The stement says that the Sussex route strategic business plan will help deliver a more reliable railway to cope with the continued increase in passengers using the railway in Sussex and parts of Surrey.
The route is one of the main commuter routes in the south of England - passenger numbers have increased by around 40 per cent in the last 10 years and are forecast to grow by a further 30 per cent in the next 10 years.
To cater for this continued growth, a programme of improvements will be carried out between 2014 and 2019 on the Sussex route, including:
- track and signalling upgrades across the route to cope with the increase in trains and passengers
- a new £23m route operating centre at Three Bridges will become fully operational and provide a central signalling function for a large section of the railway across Kent and Sussex. As part of Network Rail’s modernisation of the country’s signalling system, it will contribute to saving £250m annually in signalling costs across the network
- a power upgrade will take place to ensure longer trains, providing more capacity and more seats, can be used across the route
- work to allow longer trains to operate north of Purley and on the west London line will be completed
- Redhill station, a major interchange on the Brighton mainline, will have a new platform built to improve performance and allow for additional services to run
As part of the redevelopment of London Bridge station, Thameslink services which run through the centre of London will be diverted away from London Bridge between 2014 and 2017, running instead via Elephant and Castle.

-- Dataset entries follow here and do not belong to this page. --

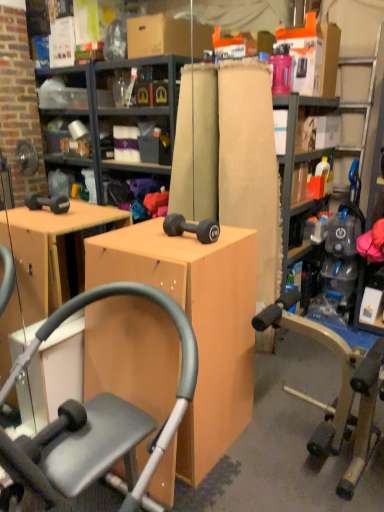
This screenshot has height=512, width=384. In order to click on empty space that is ontop of matte wood desk at center (from a real-world perspective) in this screenshot , I will do `click(155, 244)`.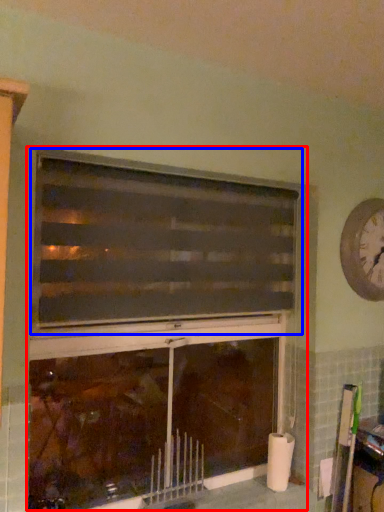
Question: Which object appears closest to the camera in this image, fireplace (highlighted by a red box) or window (highlighted by a blue box)?

Choices:
 (A) fireplace
 (B) window

Answer: (B)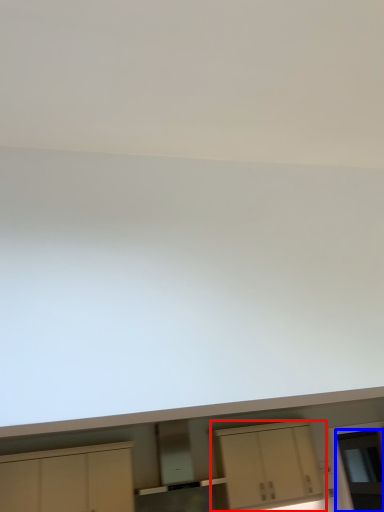
Question: Which point is further to the camera, cabinetry (highlighted by a red box) or glass door (highlighted by a blue box)?

Choices:
 (A) cabinetry
 (B) glass door

Answer: (B)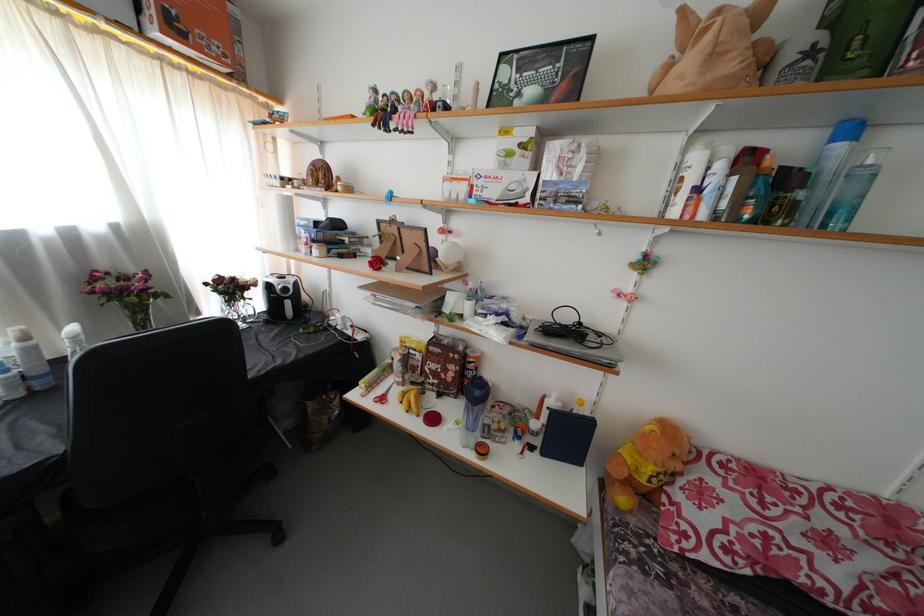
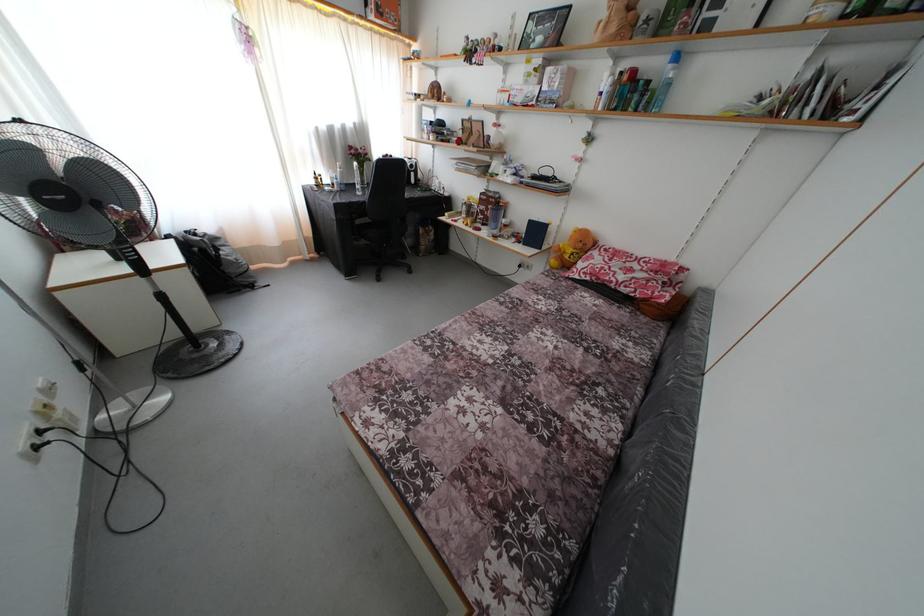
Find the pixel in the second image that matches (845,153) in the first image.

(675, 73)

To prepare for this, £8m will be spent in the area to increase the resilience of the infrastructure to cope with the additional trains.
Both Kent and Sussex routes will invest in protecting critical infrastructure - such as embankment and cuttings stabilisation and drainage - to help minimise the level of disruption due to severe weather events and to mitigate against the effects of extreme weather, including flooding, on the railway.
In addition to improving the reliability of the infrastructure, work will continue to take place with train operators and stakeholders to identify opportunities for journey time reductions and timetable improvements to further improve services for passengers.
Further work will be carried out to reduce level crossing risk by seeking to close or divert level crossings wherever possible.
There will also be an increase in engagement with level crossing users and line side neighbours to help reduce incidents of misuse.